Brambell did a visual inspection of the body. The video camera was running. He spoke his observations aloud, describing the head wound, the ingress and egress of the round, the state of the brain, and various other factors.
 
; “Cut away the clothing, if you please, Dr. Sax?”
Sax began slicing off the clothes, putting them aside. Except for the mess that had been made of the head, the body was clean and in good shape. Brambell adjusted the overhead operating light.
“There’s something odd here,” Sax said. “With the nose.”
Brambell took an otoscope, switched it on, and looked inside the nasal cavity. “What’s this? It’s some kind of injury.”

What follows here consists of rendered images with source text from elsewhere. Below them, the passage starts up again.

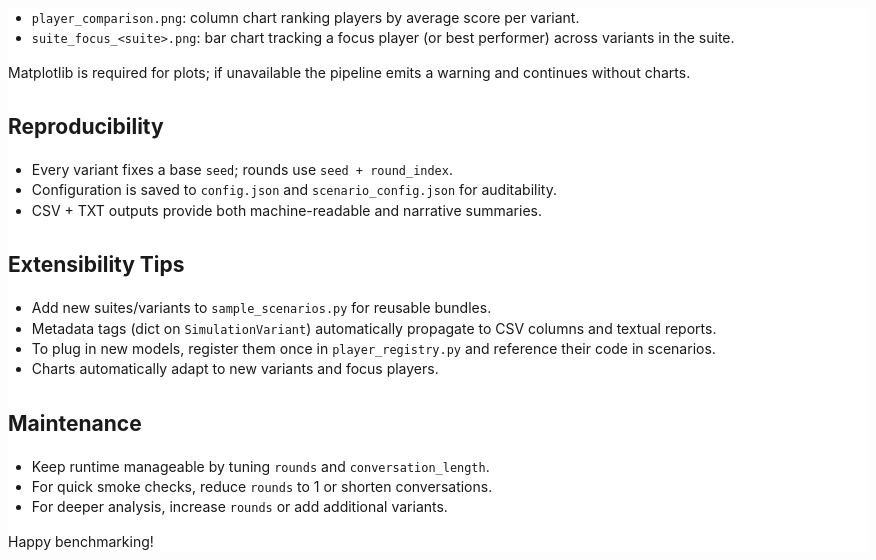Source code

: - `player_comparison.png`: column chart ranking players by average score per variant.
- `suite_focus_<suite>.png`: bar chart tracking a focus player (or best performer) across variants in the suite.

Matplotlib is required for plots; if unavailable the pipeline emits a warning and continues without charts.

## Reproducibility

- Every variant fixes a base `seed`; rounds use `seed + round_index`.
- Configuration is saved to `config.json` and `scenario_config.json` for auditability.
- CSV + TXT outputs provide both machine-readable and narrative summaries.

## Extensibility Tips

- Add new suites/variants to `sample_scenarios.py` for reusable bundles.
- Metadata tags (dict on `SimulationVariant`) automatically propagate to CSV columns and textual reports.
- To plug in new models, register them once in `player_registry.py` and reference their code in scenarios.
- Charts automatically adapt to new variants and focus players.

## Maintenance

- Keep runtime manageable by tuning `rounds` and `conversation_length`.
- For quick smoke checks, reduce `rounds` to 1 or shorten conversations.
- For deeper analysis, increase `rounds` or add additional variants.

Happy benchmarking!
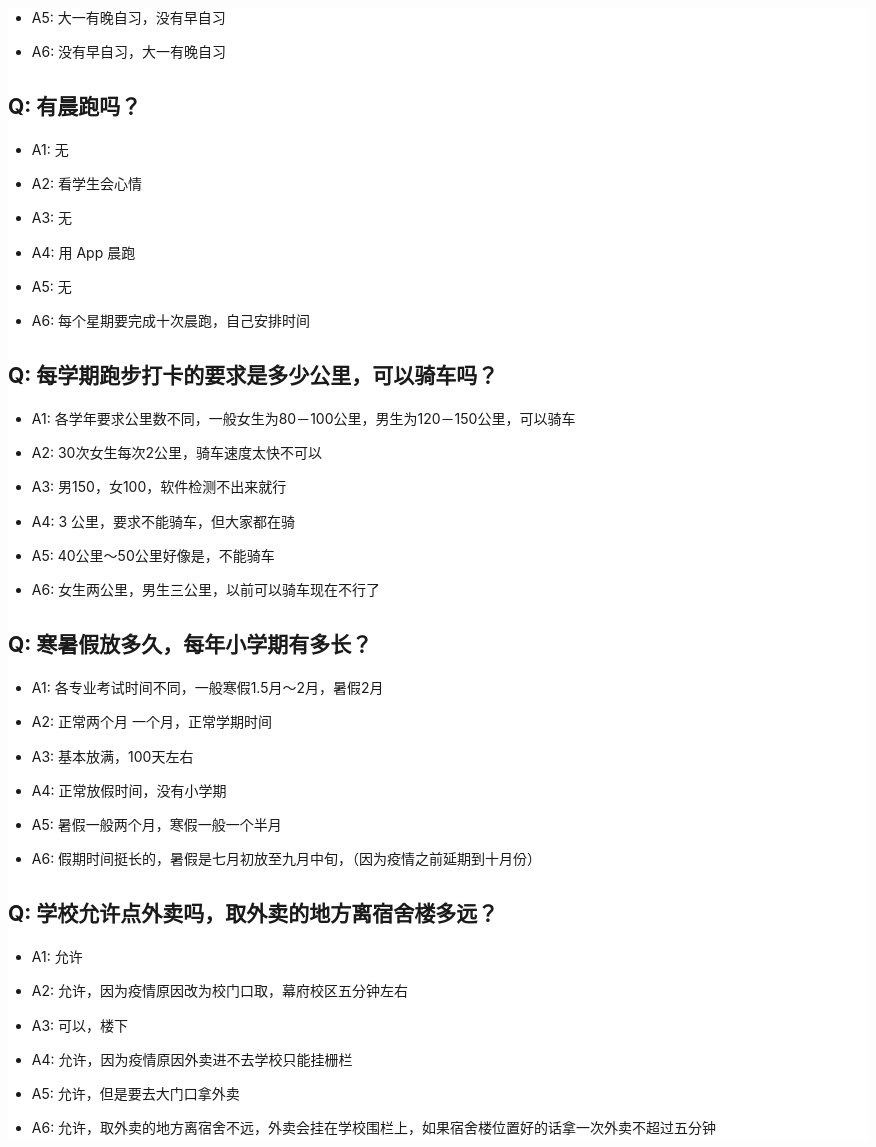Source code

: - A5: 大一有晚自习，没有早自习

- A6: 没有早自习，大一有晚自习

## Q: 有晨跑吗？

- A1: 无

- A2: 看学生会心情

- A3: 无

- A4: 用 App 晨跑

- A5: 无

- A6: 每个星期要完成十次晨跑，自己安排时间

## Q: 每学期跑步打卡的要求是多少公里，可以骑车吗？

- A1: 各学年要求公里数不同，一般女生为80－100公里，男生为120－150公里，可以骑车

- A2: 30次女生每次2公里，骑车速度太快不可以

- A3: 男150，女100，软件检测不出来就行

- A4: 3 公里，要求不能骑车，但大家都在骑

- A5: 40公里～50公里好像是，不能骑车

- A6: 女生两公里，男生三公里，以前可以骑车现在不行了

## Q: 寒暑假放多久，每年小学期有多长？

- A1: 各专业考试时间不同，一般寒假1.5月～2月，暑假2月

- A2: 正常两个月 一个月，正常学期时间

- A3: 基本放满，100天左右

- A4: 正常放假时间，没有小学期

- A5: 暑假一般两个月，寒假一般一个半月

- A6: 假期时间挺长的，暑假是七月初放至九月中旬，（因为疫情之前延期到十月份）

## Q: 学校允许点外卖吗，取外卖的地方离宿舍楼多远？

- A1: 允许

- A2: 允许，因为疫情原因改为校门口取，幕府校区五分钟左右

- A3: 可以，楼下

- A4: 允许，因为疫情原因外卖进不去学校只能挂栅栏

- A5: 允许，但是要去大门口拿外卖

- A6: 允许，取外卖的地方离宿舍不远，外卖会挂在学校围栏上，如果宿舍楼位置好的话拿一次外卖不超过五分钟
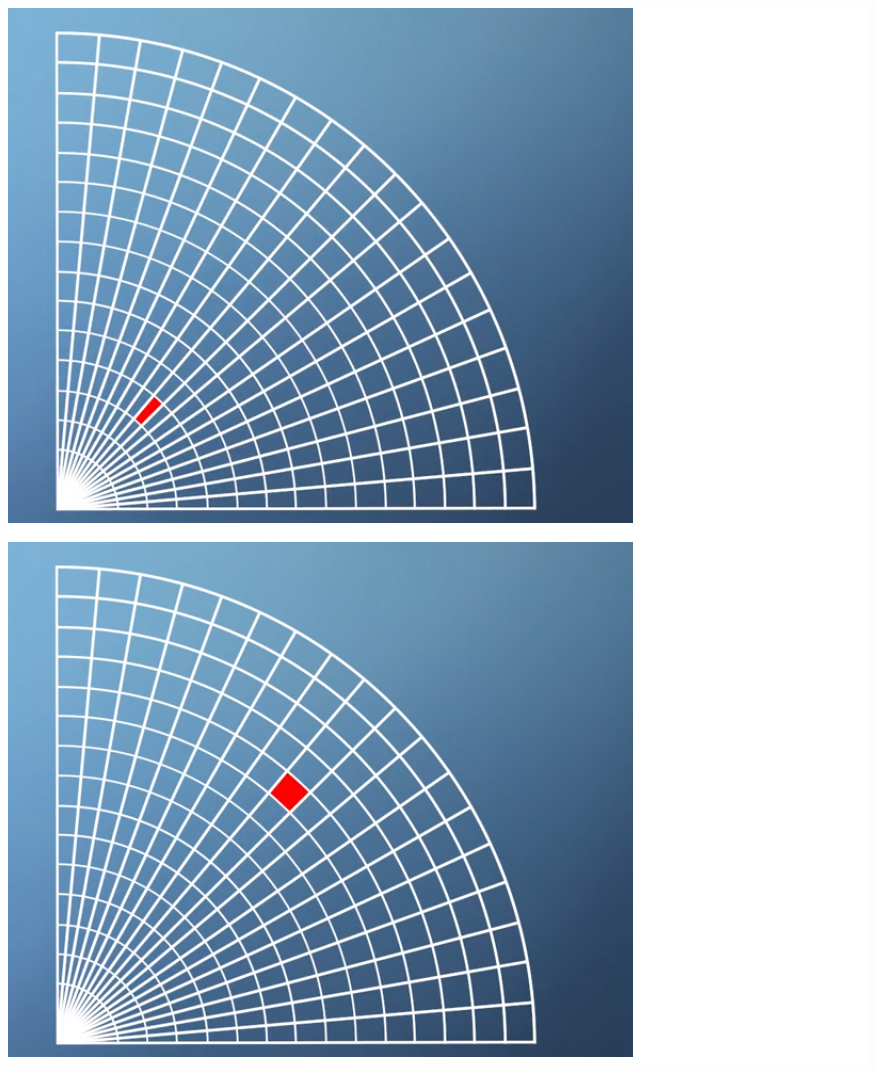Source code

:![image-20200211161206898](multivariate_calculus.assets/image-20200211161206898.png)



![image-20200211161219453](multivariate_calculus.assets/image-20200211161219453.png)
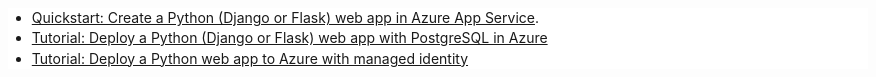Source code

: * [Quickstart: Create a Python (Django or Flask) web app in Azure App Service](/azure/app-service/quickstart-python).
* [Tutorial: Deploy a Python (Django or Flask) web app with PostgreSQL in Azure](/azure/app-service/tutorial-python-postgresql-app)
* [Tutorial: Deploy a Python web app to Azure with managed identity](./tutorial-python-managed-identity-01.md)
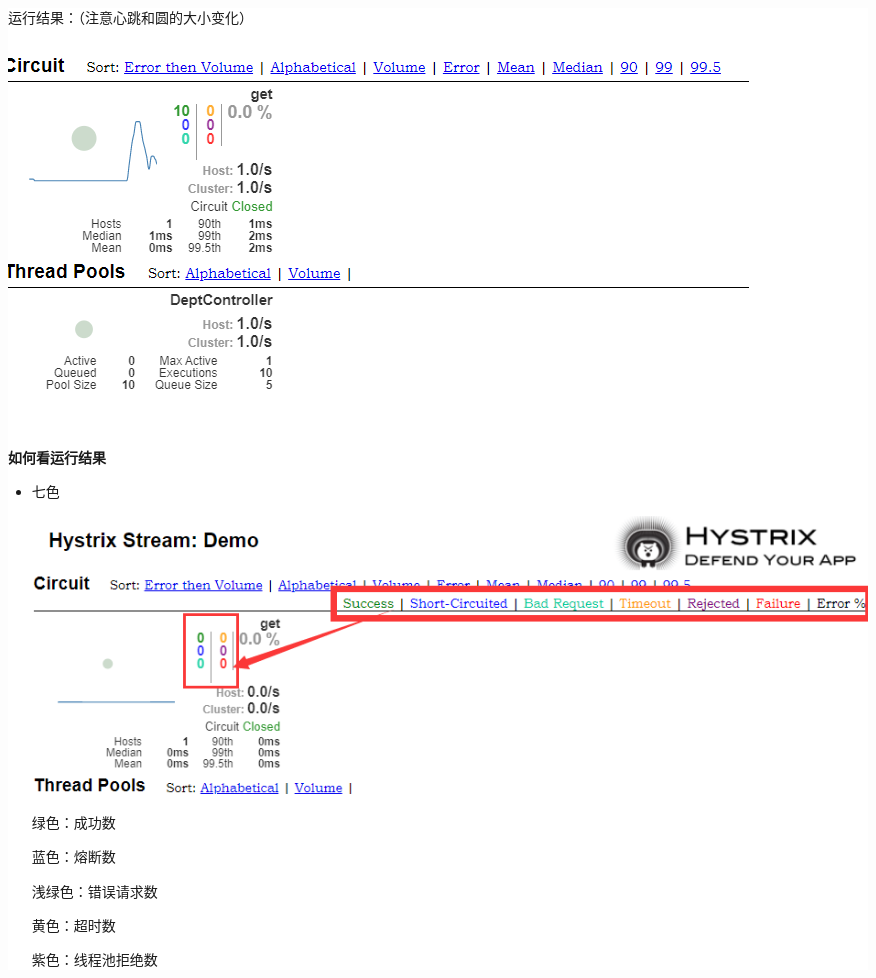 
运行结果：（注意心跳和圆的大小变化）

![image-20201002205116058](./assets/SpringCloud-狂神/image-20201002205116058.png)

**如何看运行结果**

- 七色

  ![image-20201002205557442](./assets/SpringCloud-狂神/image-20201002205557442.png)

  绿色：成功数

  蓝色：熔断数

  浅绿色：错误请求数

  黄色：超时数

  紫色：线程池拒绝数
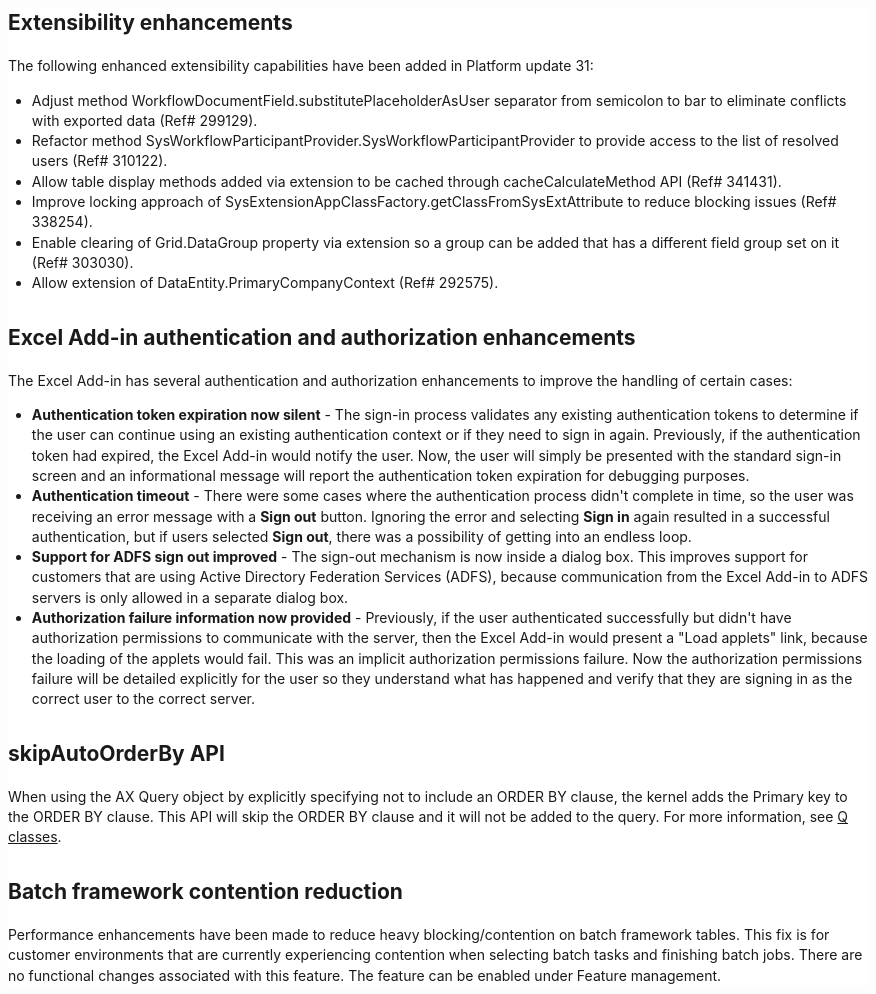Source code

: ## Extensibility enhancements
The following enhanced extensibility capabilities have been added in Platform update 31:

- Adjust method WorkflowDocumentField.substitutePlaceholderAsUser separator from semicolon to bar to eliminate conflicts with exported data (Ref# 299129).
- Refactor method SysWorkflowParticipantProvider.SysWorkflowParticipantProvider to provide access to the list of resolved users (Ref# 310122).
- Allow table display methods added via extension to be cached through cacheCalculateMethod API (Ref# 341431).
- Improve locking approach of SysExtensionAppClassFactory.getClassFromSysExtAttribute to reduce blocking issues (Ref# 338254).
- Enable clearing of Grid.DataGroup property via extension so a group can be added that has a different field group set on it (Ref# 303030).
- Allow extension of DataEntity.PrimaryCompanyContext (Ref# 292575).

## Excel Add-in authentication and authorization enhancements
The Excel Add-in has several authentication and authorization enhancements to improve the handling of certain cases:
- **Authentication token expiration now silent** - The sign-in process validates any existing authentication tokens to determine if the user can continue using an existing authentication context or if they need to sign in again. Previously, if the authentication token had expired, the Excel Add-in would notify the user. Now, the user will simply be presented with the standard sign-in screen and an informational message will report the authentication token expiration for debugging purposes.
- **Authentication timeout** - There were some cases where the authentication process didn't complete in time, so the user was receiving an error message with a **Sign out** button. Ignoring the error and selecting **Sign in** again resulted in a successful authentication, but if users selected **Sign out**, there was a possibility of getting into an endless loop.
- **Support for ADFS sign out improved** - The sign-out mechanism is now inside a dialog box. This improves support for customers that are using Active Directory Federation Services (ADFS), because communication from the Excel Add-in to ADFS servers is only allowed in a separate dialog box.
- **Authorization failure information now provided** - Previously, if the user authenticated successfully but didn't have authorization permissions to communicate with the server, then the Excel Add-in would present a "Load applets" link, because the loading of the applets would fail. This was an implicit authorization permissions failure. Now the authorization permissions failure will be detailed explicitly for the user so they understand what has happened and verify that they are signing in as the correct user to the correct server.

## skipAutoOrderBy API
When using the AX Query object by explicitly specifying not to include an ORDER BY clause, the kernel adds the Primary key to the ORDER BY clause. This API will skip the ORDER BY clause and it will not be added to the query. For more information, see [Q classes](../dev-ref/q-classes.md).

## Batch framework contention reduction
Performance enhancements have been made to reduce heavy blocking/contention on batch framework tables. This fix is for customer environments that are currently experiencing contention when selecting batch tasks and finishing batch jobs. There are no functional changes associated with this feature. The feature can be enabled under Feature management.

He handed the otoscope to Sax. She took a look. “I think this is where the, ah, worm must have entered. Look—the nasal septum is damaged and the cribriform plate of the ethmoid bone has been pierced. Drilled through, almost. The hole is the same diameter as the worm.”
Brambell took the instrument back, examined the nose more closely, and then—quite unconsciously—glanced in the direction of the worm.
“Uh-oh,” he said.
The creature had stopped exploring the container. It seemed to have settled down, its “head”—for want of a better term—in one corner of the stainless-steel box. He heard a faint scritching noise.
Pulling down his glasses, Brambell peered closer. The thing was using its tooth to scrape away at the stainless-steel wall of its container. It looked at first like a hopeless task—what tooth could cut steel?—but then he could see that it was, indeed, scraping tiny curls of metal from the wall. Slowly, but surely, it was making a hole.
“Dear God,” said Sax, looking over his shoulder.
“Indeed.”
Without another word, Brambell grabbed the ship’s phone and called the prep lab that, for security purposes, was now housing all the other tentacle specimens—in stainless-steel cases.
He looked at Sax. “No answer.”
“The lab’s probably locked up. Call security.”